Democrats in the Senate tried throughout the debates to introduce additional workers compensation benefits for children, who are more likely to get injured on the job because of their inexperience. They were unsuccessful.

“You don’t like it being branded as a bill about child labor, but yet your bill talks about kids getting injured in the workplace,” said Democratic Senator Nate Boulton in the floor debates. 

The bill suggests that businesses allow “work-based learning programs,” for secondary students in the state to be able to work part-time while they study. The bill then clarifies that businesses will not be liable for injuries or illnesses a student suffers on the job unless the student can prove that their boss told them to perform the action which made them injured or ill. 

“A business that accepts a secondary student into a work-based learning program shall not be subject to civil liability for any claim for bodily injury to the student…unless the student is acting within the course and scope of the student’s employment at the direction of the business,” the bill states.

This is the most egregious recent attempt to roll back child labor protections in the U.S., which already has a child labor problem that the U.S. Department of Labor has supposedly ignored. Child labor laws were one of the first wins for workers rights movements in the U.S., in the early 1900s. 

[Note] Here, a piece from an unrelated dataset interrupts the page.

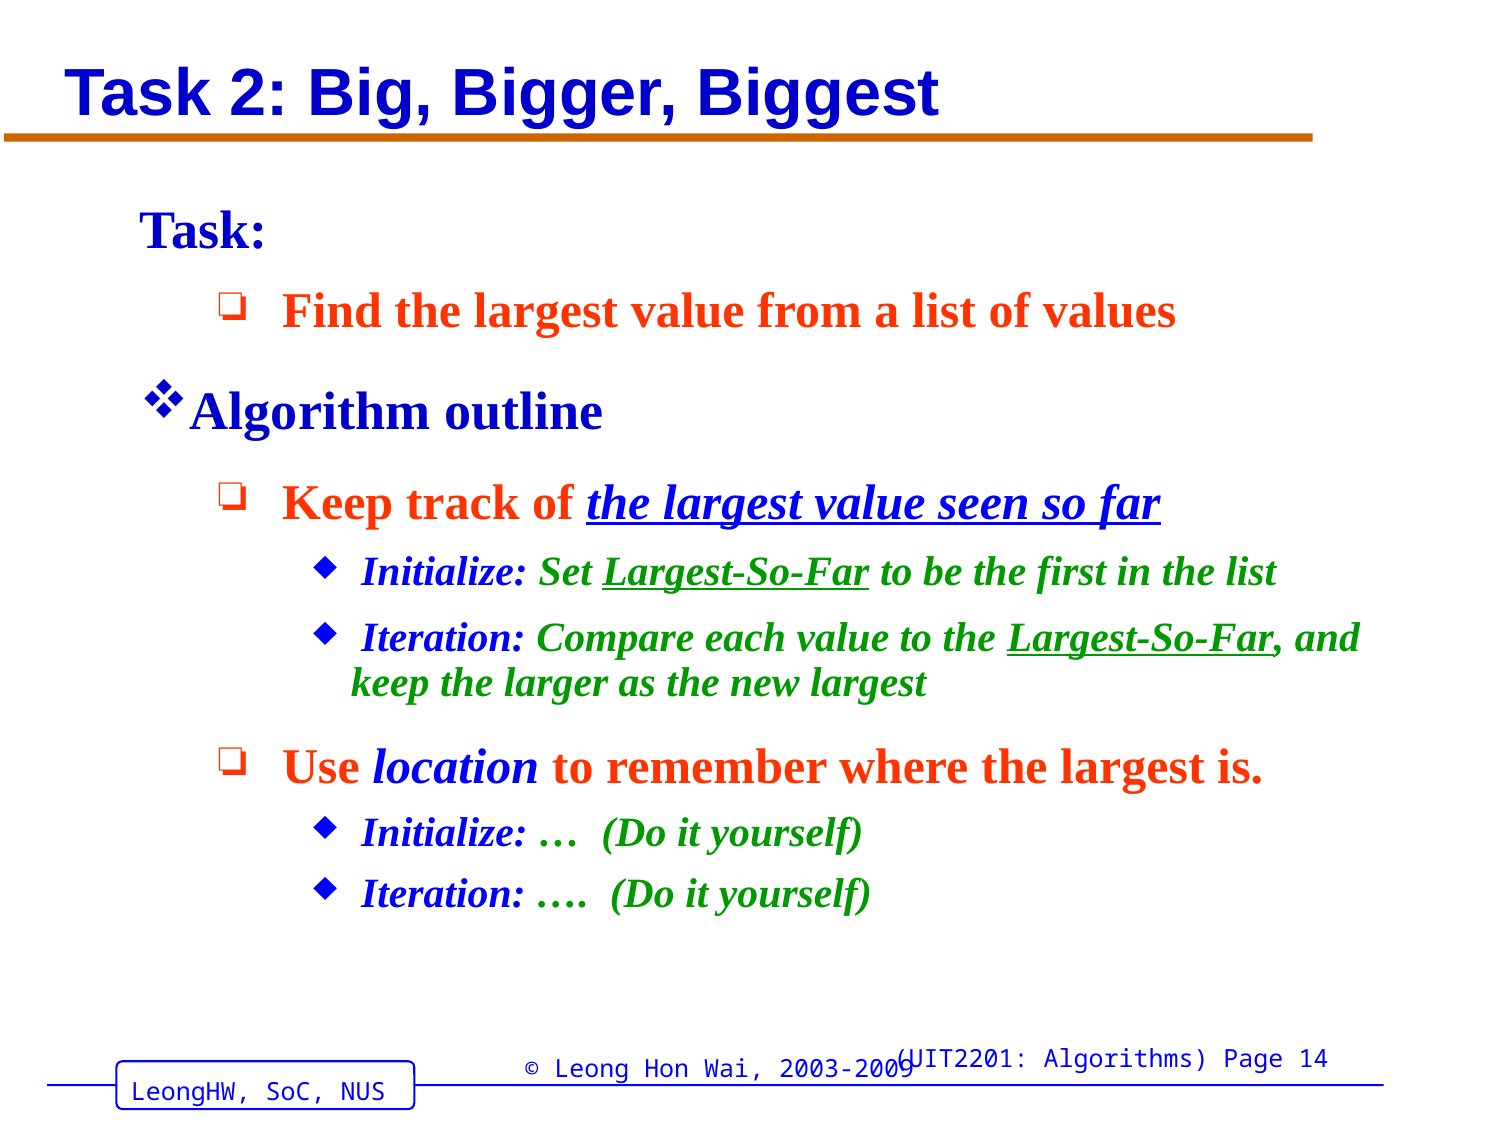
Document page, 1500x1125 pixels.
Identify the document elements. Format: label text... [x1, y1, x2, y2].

list Task: Find the largest value from a list of values Algorithm outline Keep track of the largest value seen so far Initialize: Set Largest-So-Far to be the first in the list Iteration: Compare each value to the Largest-So-Far, and keep the larger as the new largest Use location to remember where the largest is. Initialize: … (Do it yourself) Iteration: …. (Do it yourself) [124, 199, 1401, 1001]
title Task 2: Big, Bigger, Biggest [49, 0, 1396, 138]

“To go this far and to roll back things that were codified over 100 years ago is a pretty unprecedented attack,” Blanc said. “It signals the desire among certain right-wing Republicans, and the corporations that help fund them, to initiate a counter-offense against the upsurge in labor organizing.” 

The past year and a half saw a significant uptick in unionization efforts, with a federally certified Amazon union, over 300 Starbucks stores unionized nationwide, and a union-busting CEO called to testify in Congress

The Iowa bill now goes to the House, which is controlled by Republican representatives.